» **Source text**
******
Organizations need a variety of online supporters. They need customers who buy their products, evangelists who promote their brand, mavens who add intellectual value, their own employees who speak out and increase the goodwill towards the brand and a silent audience of undecideds who fall in none of these categories. Large organizations are blessed with followers and fans instantly. Their timelines and fan pages are bombarded with complaints, compliments and a lot of spam. Small organizations need to work harder and smarter to achieve their social media objectives. But what about NGOs? How does one leverage social media for NGOs?

Traditionally, a commercial enterprise like, say, Starbucks would look at engaging with its customers and looking to improve their overall experience at their outlets. NGOs on the other hand have the unenviable task of converting their followers and fans into donators or volunteers. No value offered besides educating a girl in Zaire or feeding a family in Cambodia. Listed below are a few steps which we @iridiuminter think can help you meet your social media goals. But before you start, a word of advice. Do go through our previous posts about building your social media presence. You need a certain stand with your number of online connections and quality of tweets/posts/links before you attempt these. Running any of these ideas with a fan page of 6 and a twitter timeline of 50 isn’t going to get you anywhere close to your goals. If you are serious about using social media for your NGO, be patient and be prepared.
******
» **Given entries**
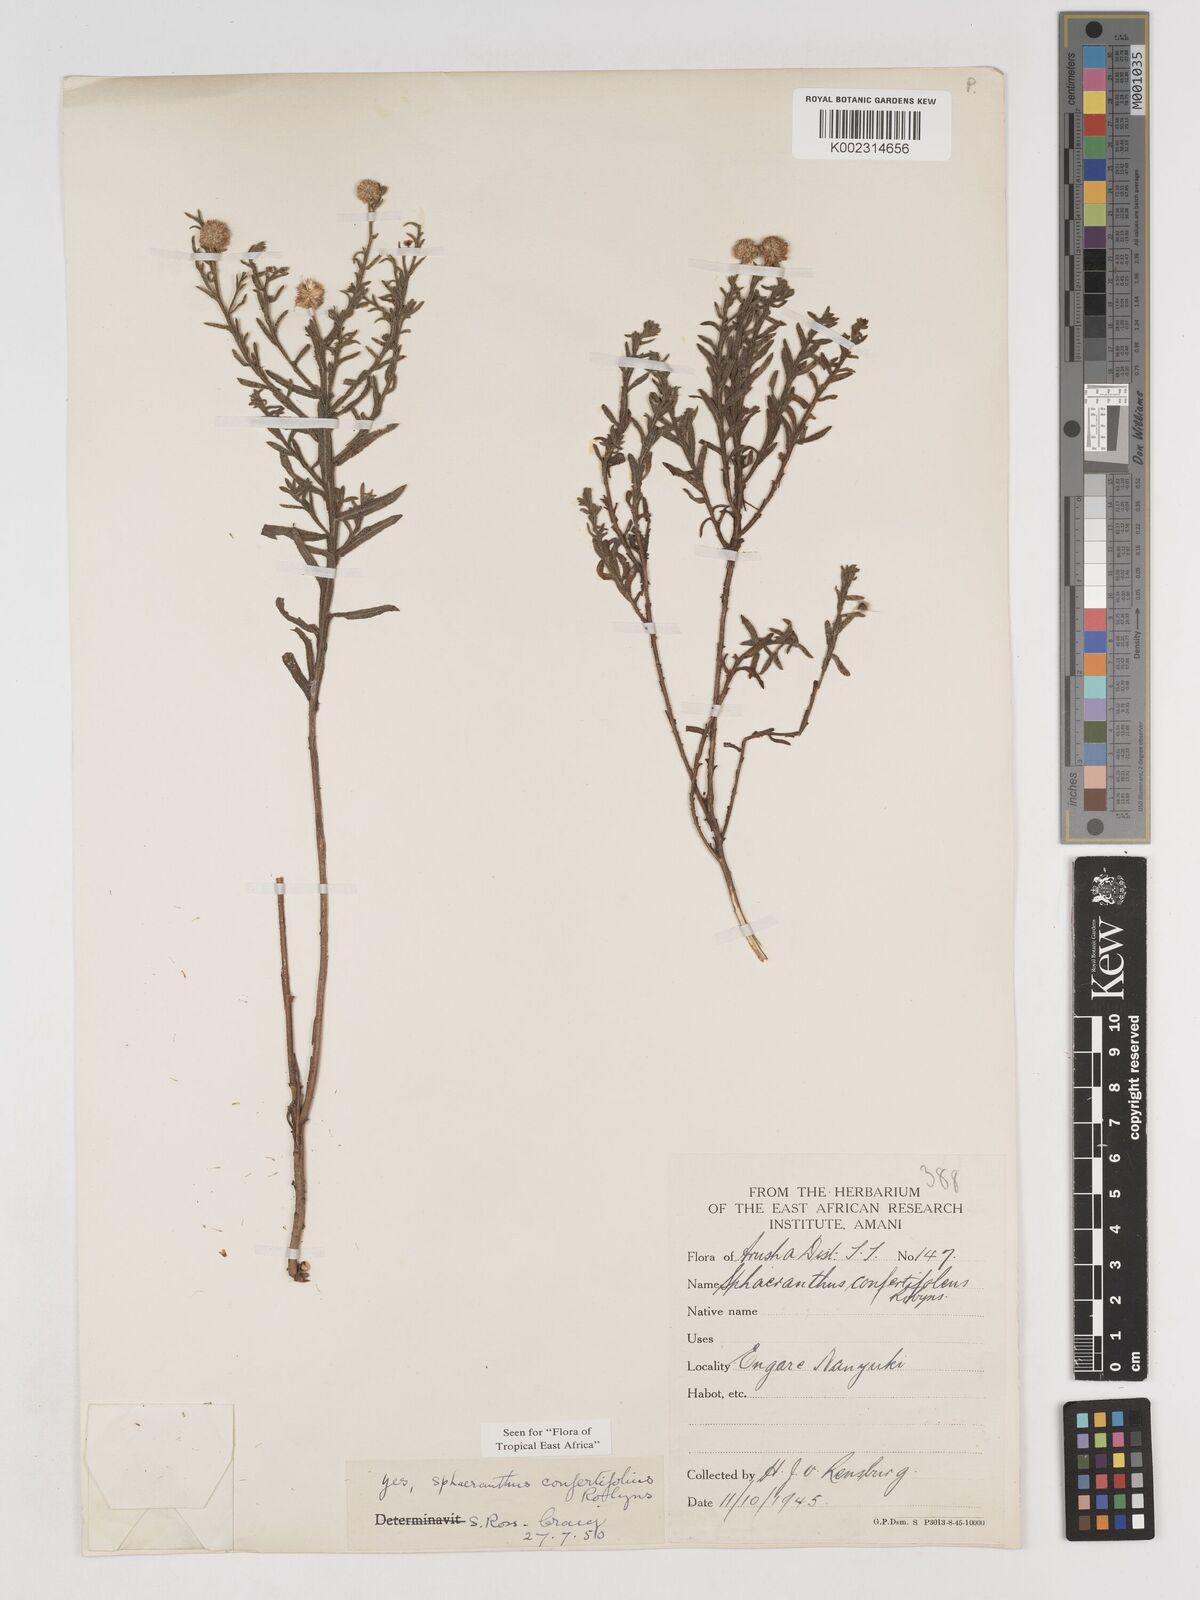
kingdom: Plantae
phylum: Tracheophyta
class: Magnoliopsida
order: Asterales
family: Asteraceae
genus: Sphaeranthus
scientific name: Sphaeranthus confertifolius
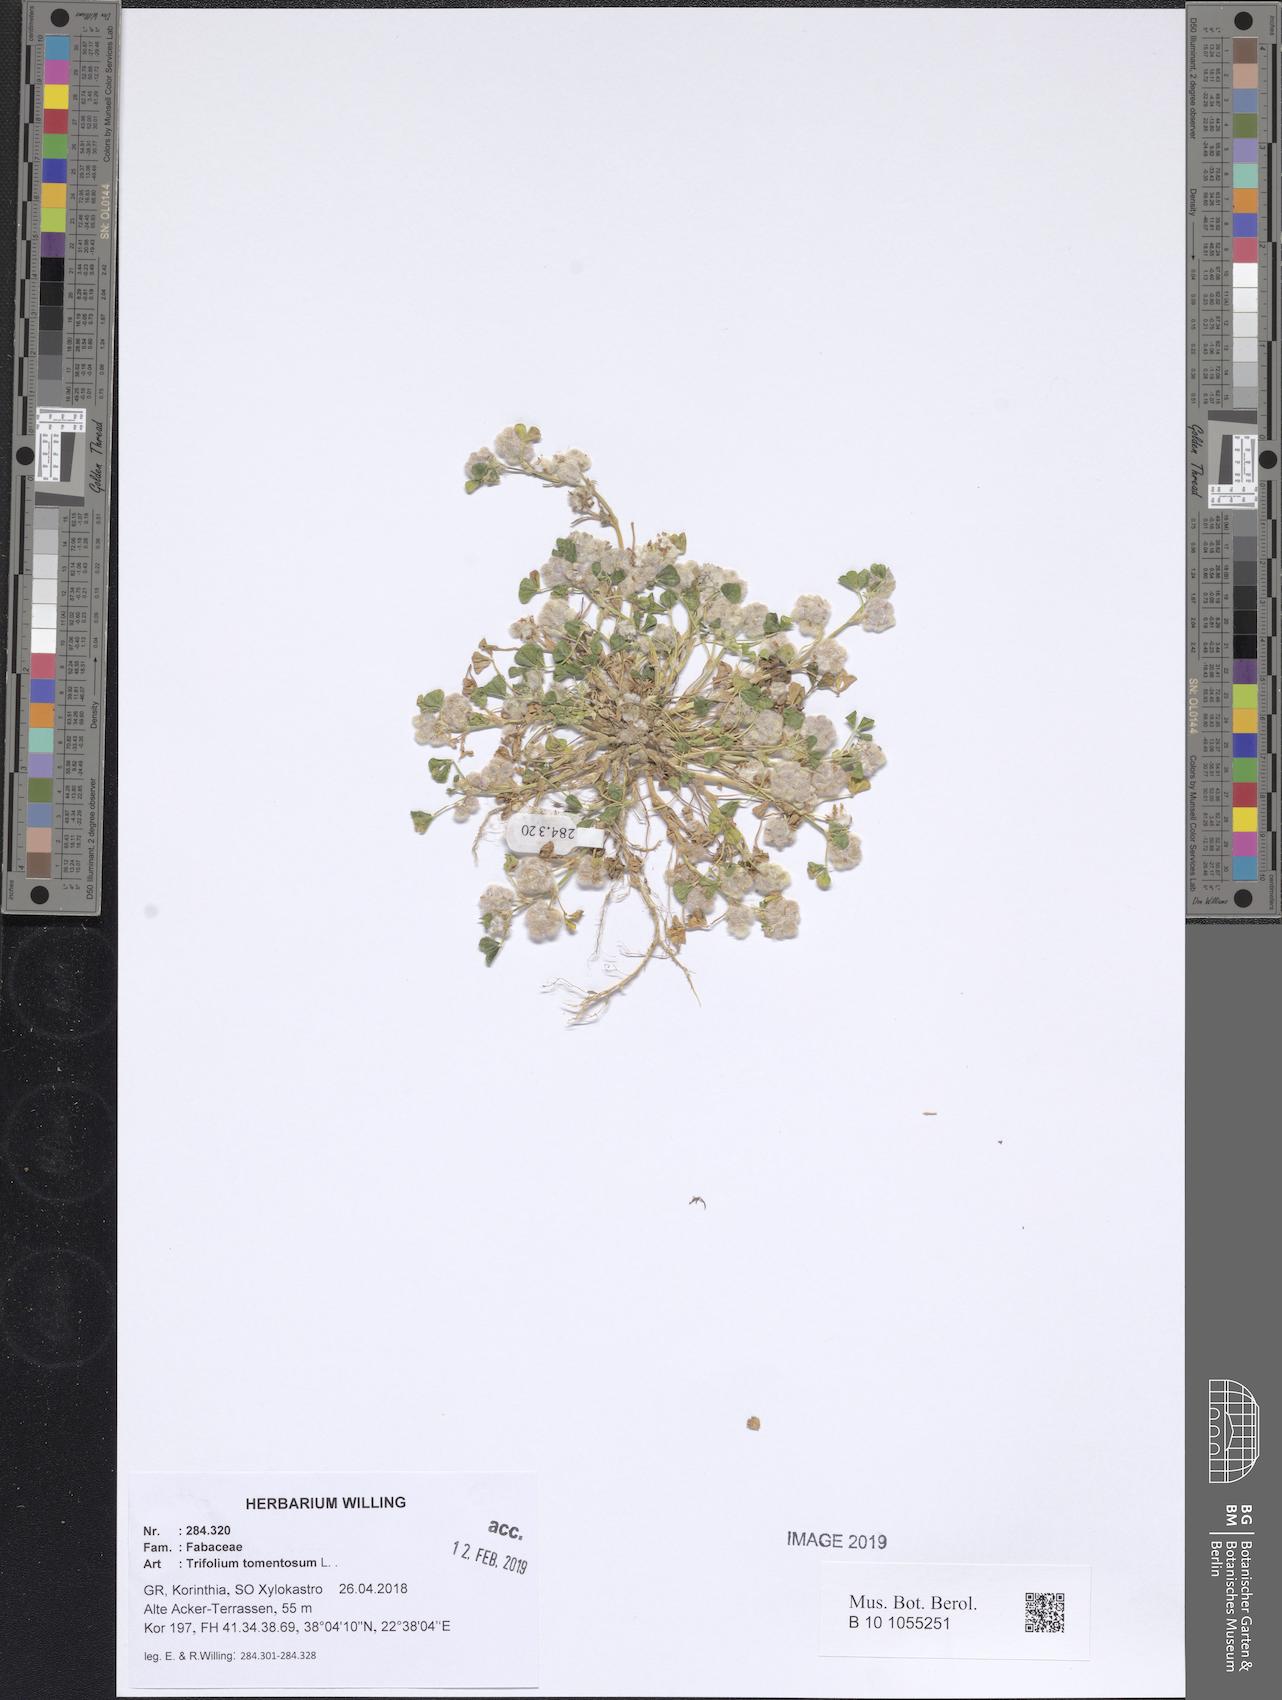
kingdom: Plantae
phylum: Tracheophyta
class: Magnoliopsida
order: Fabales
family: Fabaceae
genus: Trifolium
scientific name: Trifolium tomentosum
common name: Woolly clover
******
» **Work required**
Pick up the passage on using social media for NGOs after its final sentence and carry it forward.

» **Task output**
#1 Build your audience

Your potential supporters are scattered all over the internet. Twitter, Linkedin, Facebook all have a plethora of individuals who could be of extreme value to you. You could drill down and find networking sites catering to niche audiences and create strategies to engage them. Mind, the word engage in the social world means not to bombard but to politely involve followers and followees into conversations they are interested in. You are involving yourselves in a conversation so be nice and keep at it. Post interesting stuff on your blog, related to your mission, and see how you can keep this relevant to the world in general. Keep your tone positive if you can, gritty if you must and cynical never. Be consistent, be patient and your audience WILL grow.

#2 Connect with Influencers

Influencers are those people who figure on thousands maybe millions of lists and whose words and actions have the highest chance of being replicated by others. Now, connecting with them is a bit like getting to hang out with the cool gang in school. Your NGO thus needs to be at a certain social media standing (x no. of followers, fantastic blog, gazillion fans etc) before you approach them and involve them in your conversations. You should, obviously, be doing great work in your field. Engage them again and work towards building a relationship where you could count on them to help you socially. Approach them with a plan where they could tangibly help you, hope they agree and then hold on to your seat as you see your campaign take off. Continue engaging.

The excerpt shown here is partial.